According to a CNN Money report, there have been some suggestions that the U.S. Treasury sell the gold it holds if the debt ceiling isn't raised. Tim Geithener has ruled a sale out, and there are three reasons why. First of all, as explained by assistant secretary of the Treasury Mary Miller, doing so would reduce confidence in the U.S.' currency. Secondly, there would be a huge logistical difficulty in selling a lot of the Treasury's gold: who would buy it? How long would it take for the gold to be sold? The IMF found central-bank buyers of more than half of the 400 tonnes it sold starting in late 2009, but the rest of the gold took more than a year to sell on the open market. At today's prices, 400 tonnes is worth about $19.4 billion.
The difficulty of selling the gold in a timely manner ties into the third reason: even though the U.S. treasury has a huge amount of gold, the amount pales in comparison to the spending the U.S. government undertakes. Even moving a small amount of the Treasury's gold would only buy a little time - it the gold could be sold in time.

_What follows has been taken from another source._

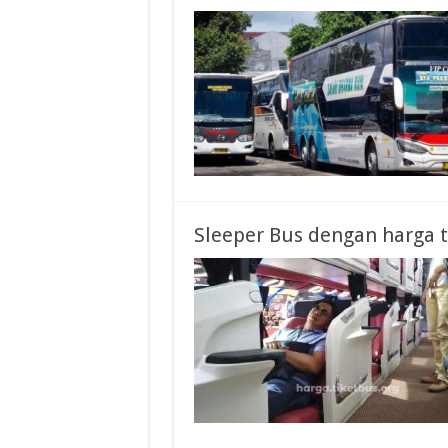
Sleeper Bus dengan harga t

Another suggestion is selling the bonds held by the Federal Reserve to raise the needed cash. On the face of it, this suggestion is more practicable because debt-securities markets are much more liquid and the Fed's portfolio is much larger than the Treasury's gold hoard. The barrier to this approach is legal. The Fed is not a subsidary of the Treasury, so it can't just transfer the proceeds to the U.S. government. In fact, the central bank's selling of securities is offset by the monetary base shrinking: the proceeds are erased. Legally, the only way for the Fed to help out would be to loan the Treasury the money...which would violate the debt-ceiling law, since it would be legally equivalent to the Treasury floating more bonds.